- Exercise aim -
Format the lines below as a numbered list without blank lines, starting at the line that contains "pose: elev=161.2 azim=144.2" and ending at the line that contains "Dot at: (327, 233)". Include only the lines in that span.

- Data supplied -
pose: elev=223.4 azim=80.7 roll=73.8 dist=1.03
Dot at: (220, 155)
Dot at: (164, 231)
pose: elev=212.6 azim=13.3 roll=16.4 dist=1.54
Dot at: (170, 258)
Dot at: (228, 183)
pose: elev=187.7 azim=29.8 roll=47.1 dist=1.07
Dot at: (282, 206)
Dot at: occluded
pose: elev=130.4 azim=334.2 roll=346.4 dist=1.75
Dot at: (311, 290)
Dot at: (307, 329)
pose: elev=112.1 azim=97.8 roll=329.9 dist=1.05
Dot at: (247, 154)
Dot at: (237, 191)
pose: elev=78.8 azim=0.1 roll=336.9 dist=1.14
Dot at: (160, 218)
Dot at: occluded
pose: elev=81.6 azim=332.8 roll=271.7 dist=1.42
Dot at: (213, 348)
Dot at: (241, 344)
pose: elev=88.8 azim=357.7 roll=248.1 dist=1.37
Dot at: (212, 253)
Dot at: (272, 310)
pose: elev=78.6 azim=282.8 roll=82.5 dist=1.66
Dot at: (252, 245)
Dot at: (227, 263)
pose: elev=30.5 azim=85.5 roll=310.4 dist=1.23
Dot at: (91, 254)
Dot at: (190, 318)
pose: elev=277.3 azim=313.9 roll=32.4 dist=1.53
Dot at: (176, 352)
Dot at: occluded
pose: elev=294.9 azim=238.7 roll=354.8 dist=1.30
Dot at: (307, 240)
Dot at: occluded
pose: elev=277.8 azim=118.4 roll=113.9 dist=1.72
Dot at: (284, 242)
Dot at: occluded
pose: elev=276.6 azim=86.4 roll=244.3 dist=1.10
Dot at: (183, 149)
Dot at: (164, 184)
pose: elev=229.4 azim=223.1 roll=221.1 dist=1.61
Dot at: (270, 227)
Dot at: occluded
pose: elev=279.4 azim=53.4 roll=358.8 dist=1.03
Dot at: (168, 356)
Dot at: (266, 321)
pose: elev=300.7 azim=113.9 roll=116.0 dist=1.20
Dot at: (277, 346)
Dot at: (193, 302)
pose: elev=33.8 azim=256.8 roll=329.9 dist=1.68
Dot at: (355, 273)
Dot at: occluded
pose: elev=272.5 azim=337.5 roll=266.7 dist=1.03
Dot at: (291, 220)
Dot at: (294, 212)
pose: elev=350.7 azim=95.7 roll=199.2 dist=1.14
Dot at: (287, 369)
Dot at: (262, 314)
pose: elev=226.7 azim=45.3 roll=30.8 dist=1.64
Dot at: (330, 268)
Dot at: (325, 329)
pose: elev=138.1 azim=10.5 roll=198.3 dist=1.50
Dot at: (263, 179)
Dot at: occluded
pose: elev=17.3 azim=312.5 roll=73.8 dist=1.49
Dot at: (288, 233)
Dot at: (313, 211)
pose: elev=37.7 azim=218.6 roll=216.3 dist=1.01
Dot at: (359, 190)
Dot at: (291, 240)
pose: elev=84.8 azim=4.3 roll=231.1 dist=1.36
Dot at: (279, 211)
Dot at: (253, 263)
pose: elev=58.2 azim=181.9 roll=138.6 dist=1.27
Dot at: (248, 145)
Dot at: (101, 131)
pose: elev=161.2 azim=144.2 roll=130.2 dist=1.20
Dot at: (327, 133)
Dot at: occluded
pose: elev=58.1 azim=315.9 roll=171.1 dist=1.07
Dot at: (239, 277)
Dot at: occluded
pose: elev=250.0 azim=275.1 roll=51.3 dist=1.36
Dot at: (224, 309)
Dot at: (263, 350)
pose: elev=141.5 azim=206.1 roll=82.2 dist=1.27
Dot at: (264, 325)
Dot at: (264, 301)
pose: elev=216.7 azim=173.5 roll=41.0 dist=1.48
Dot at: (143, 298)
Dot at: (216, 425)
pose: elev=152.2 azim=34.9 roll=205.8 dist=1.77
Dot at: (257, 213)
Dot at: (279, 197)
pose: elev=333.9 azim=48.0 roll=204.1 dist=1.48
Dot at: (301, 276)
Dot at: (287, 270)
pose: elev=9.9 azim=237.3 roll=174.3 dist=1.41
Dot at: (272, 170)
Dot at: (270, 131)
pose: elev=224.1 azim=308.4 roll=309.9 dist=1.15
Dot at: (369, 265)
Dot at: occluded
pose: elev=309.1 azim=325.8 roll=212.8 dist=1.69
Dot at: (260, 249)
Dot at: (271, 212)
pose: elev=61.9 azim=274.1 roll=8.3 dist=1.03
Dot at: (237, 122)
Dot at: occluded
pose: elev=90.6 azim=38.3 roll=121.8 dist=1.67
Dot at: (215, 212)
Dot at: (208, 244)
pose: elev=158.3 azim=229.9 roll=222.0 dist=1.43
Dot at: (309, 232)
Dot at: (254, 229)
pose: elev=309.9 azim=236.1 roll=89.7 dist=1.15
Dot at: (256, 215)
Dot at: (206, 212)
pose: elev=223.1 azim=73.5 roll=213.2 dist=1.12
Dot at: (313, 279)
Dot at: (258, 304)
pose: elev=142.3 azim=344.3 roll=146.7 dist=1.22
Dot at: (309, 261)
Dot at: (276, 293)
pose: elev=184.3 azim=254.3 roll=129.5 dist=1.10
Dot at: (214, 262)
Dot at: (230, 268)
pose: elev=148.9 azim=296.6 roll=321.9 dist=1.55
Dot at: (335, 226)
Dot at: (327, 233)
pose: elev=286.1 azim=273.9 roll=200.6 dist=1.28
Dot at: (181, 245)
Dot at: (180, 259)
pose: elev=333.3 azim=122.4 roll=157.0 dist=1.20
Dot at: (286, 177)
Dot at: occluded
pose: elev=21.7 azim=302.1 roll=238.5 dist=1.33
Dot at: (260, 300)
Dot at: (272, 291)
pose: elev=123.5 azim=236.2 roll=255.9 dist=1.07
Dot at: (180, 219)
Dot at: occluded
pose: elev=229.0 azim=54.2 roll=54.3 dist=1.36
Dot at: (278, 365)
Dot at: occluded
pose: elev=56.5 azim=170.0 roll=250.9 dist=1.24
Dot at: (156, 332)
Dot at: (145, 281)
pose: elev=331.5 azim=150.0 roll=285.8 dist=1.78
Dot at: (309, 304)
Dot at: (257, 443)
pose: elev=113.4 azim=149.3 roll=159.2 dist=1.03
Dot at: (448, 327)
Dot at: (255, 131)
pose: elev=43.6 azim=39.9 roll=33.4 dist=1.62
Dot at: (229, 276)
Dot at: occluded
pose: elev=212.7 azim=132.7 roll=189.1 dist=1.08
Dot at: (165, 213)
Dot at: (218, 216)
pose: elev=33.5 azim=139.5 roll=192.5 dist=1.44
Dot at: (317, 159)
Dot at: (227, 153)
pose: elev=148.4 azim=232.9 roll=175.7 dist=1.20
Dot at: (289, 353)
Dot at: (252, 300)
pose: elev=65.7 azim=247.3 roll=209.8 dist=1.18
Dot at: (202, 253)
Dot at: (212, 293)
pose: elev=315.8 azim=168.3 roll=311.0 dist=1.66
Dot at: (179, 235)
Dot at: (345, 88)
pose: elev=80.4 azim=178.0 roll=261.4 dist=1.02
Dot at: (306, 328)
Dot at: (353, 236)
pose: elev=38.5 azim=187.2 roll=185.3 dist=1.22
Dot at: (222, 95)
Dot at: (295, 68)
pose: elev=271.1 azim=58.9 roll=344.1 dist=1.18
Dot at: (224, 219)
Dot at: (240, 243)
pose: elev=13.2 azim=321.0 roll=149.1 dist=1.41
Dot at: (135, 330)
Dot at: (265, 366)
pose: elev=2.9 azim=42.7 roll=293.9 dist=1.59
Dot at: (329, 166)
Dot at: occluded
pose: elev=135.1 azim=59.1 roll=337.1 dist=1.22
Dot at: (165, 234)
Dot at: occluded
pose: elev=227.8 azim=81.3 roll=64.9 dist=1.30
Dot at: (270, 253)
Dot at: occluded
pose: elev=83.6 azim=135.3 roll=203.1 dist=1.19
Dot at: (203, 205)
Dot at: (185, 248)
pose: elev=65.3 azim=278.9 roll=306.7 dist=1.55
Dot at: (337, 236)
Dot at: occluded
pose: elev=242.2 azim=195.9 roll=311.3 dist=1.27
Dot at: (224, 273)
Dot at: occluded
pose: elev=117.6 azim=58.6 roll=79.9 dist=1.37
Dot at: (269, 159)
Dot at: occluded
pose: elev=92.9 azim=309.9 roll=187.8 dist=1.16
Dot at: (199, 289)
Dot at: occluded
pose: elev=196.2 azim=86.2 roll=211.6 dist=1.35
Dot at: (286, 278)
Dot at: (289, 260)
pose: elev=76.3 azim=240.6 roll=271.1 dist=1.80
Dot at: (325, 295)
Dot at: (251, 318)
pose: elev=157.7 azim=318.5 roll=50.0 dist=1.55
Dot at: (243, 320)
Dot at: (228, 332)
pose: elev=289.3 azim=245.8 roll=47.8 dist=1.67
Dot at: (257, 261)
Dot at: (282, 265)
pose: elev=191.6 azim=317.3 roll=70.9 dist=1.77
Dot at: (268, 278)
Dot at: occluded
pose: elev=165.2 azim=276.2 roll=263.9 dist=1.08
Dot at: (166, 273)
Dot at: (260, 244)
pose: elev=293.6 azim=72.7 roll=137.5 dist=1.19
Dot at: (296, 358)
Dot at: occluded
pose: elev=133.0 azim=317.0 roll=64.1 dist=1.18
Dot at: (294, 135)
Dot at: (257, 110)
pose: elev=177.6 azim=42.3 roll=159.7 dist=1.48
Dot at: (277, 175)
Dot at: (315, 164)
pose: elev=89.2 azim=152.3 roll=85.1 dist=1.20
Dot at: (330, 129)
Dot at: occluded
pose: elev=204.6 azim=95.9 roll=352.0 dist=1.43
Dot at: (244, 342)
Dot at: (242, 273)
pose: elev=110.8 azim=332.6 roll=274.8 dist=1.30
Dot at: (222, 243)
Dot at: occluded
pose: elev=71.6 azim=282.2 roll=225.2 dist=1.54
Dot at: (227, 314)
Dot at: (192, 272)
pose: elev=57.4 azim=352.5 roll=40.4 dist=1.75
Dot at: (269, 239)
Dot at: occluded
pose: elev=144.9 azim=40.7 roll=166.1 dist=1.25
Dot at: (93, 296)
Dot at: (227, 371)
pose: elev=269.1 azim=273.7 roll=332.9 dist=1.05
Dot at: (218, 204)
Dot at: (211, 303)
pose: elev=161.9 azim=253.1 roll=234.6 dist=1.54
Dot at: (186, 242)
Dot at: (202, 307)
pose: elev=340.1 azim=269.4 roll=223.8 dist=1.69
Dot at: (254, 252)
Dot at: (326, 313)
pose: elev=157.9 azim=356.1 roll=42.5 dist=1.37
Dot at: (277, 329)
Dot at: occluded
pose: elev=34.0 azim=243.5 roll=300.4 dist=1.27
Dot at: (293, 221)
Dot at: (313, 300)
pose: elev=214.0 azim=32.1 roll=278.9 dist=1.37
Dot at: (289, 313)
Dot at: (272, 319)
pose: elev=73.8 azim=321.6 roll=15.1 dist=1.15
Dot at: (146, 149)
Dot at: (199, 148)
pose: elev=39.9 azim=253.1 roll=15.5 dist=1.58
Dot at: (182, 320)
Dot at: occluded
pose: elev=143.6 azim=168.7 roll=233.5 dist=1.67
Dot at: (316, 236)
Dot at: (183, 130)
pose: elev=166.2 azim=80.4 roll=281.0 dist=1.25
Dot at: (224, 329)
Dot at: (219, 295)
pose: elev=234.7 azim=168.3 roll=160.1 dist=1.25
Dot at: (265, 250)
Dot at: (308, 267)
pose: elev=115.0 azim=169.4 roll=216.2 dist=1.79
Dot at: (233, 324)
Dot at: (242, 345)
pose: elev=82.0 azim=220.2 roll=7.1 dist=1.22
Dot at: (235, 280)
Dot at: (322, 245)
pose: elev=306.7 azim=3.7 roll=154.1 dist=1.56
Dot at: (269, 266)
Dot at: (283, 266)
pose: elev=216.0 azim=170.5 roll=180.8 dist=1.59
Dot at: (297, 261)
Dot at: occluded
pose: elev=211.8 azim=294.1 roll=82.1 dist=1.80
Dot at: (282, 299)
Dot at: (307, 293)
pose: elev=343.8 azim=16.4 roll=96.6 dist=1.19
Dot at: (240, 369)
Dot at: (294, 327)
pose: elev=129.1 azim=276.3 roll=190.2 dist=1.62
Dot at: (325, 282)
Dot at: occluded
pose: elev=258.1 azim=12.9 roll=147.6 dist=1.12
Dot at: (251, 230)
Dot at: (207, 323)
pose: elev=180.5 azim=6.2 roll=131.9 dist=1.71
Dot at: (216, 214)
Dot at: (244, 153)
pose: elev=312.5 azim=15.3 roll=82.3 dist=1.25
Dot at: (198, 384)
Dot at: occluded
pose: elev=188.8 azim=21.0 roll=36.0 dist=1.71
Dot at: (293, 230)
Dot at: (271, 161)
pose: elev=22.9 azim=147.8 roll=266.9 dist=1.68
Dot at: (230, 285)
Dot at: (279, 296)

- Exercise response -
1. pose: elev=161.2 azim=144.2 roll=130.2 dist=1.20
2. Dot at: (327, 133)
3. Dot at: occluded
4. pose: elev=58.1 azim=315.9 roll=171.1 dist=1.07
5. Dot at: (239, 277)
6. Dot at: occluded
7. pose: elev=250.0 azim=275.1 roll=51.3 dist=1.36
8. Dot at: (224, 309)
9. Dot at: (263, 350)
10. pose: elev=141.5 azim=206.1 roll=82.2 dist=1.27
11. Dot at: (264, 325)
12. Dot at: (264, 301)
13. pose: elev=216.7 azim=173.5 roll=41.0 dist=1.48
14. Dot at: (143, 298)
15. Dot at: (216, 425)
16. pose: elev=152.2 azim=34.9 roll=205.8 dist=1.77
17. Dot at: (257, 213)
18. Dot at: (279, 197)
19. pose: elev=333.9 azim=48.0 roll=204.1 dist=1.48
20. Dot at: (301, 276)
21. Dot at: (287, 270)
22. pose: elev=9.9 azim=237.3 roll=174.3 dist=1.41
23. Dot at: (272, 170)
24. Dot at: (270, 131)
25. pose: elev=224.1 azim=308.4 roll=309.9 dist=1.15
26. Dot at: (369, 265)
27. Dot at: occluded
28. pose: elev=309.1 azim=325.8 roll=212.8 dist=1.69
29. Dot at: (260, 249)
30. Dot at: (271, 212)
31. pose: elev=61.9 azim=274.1 roll=8.3 dist=1.03
32. Dot at: (237, 122)
33. Dot at: occluded
34. pose: elev=90.6 azim=38.3 roll=121.8 dist=1.67
35. Dot at: (215, 212)
36. Dot at: (208, 244)
37. pose: elev=158.3 azim=229.9 roll=222.0 dist=1.43
38. Dot at: (309, 232)
39. Dot at: (254, 229)
40. pose: elev=309.9 azim=236.1 roll=89.7 dist=1.15
41. Dot at: (256, 215)
42. Dot at: (206, 212)
43. pose: elev=223.1 azim=73.5 roll=213.2 dist=1.12
44. Dot at: (313, 279)
45. Dot at: (258, 304)
46. pose: elev=142.3 azim=344.3 roll=146.7 dist=1.22
47. Dot at: (309, 261)
48. Dot at: (276, 293)
49. pose: elev=184.3 azim=254.3 roll=129.5 dist=1.10
50. Dot at: (214, 262)
51. Dot at: (230, 268)
52. pose: elev=148.9 azim=296.6 roll=321.9 dist=1.55
53. Dot at: (335, 226)
54. Dot at: (327, 233)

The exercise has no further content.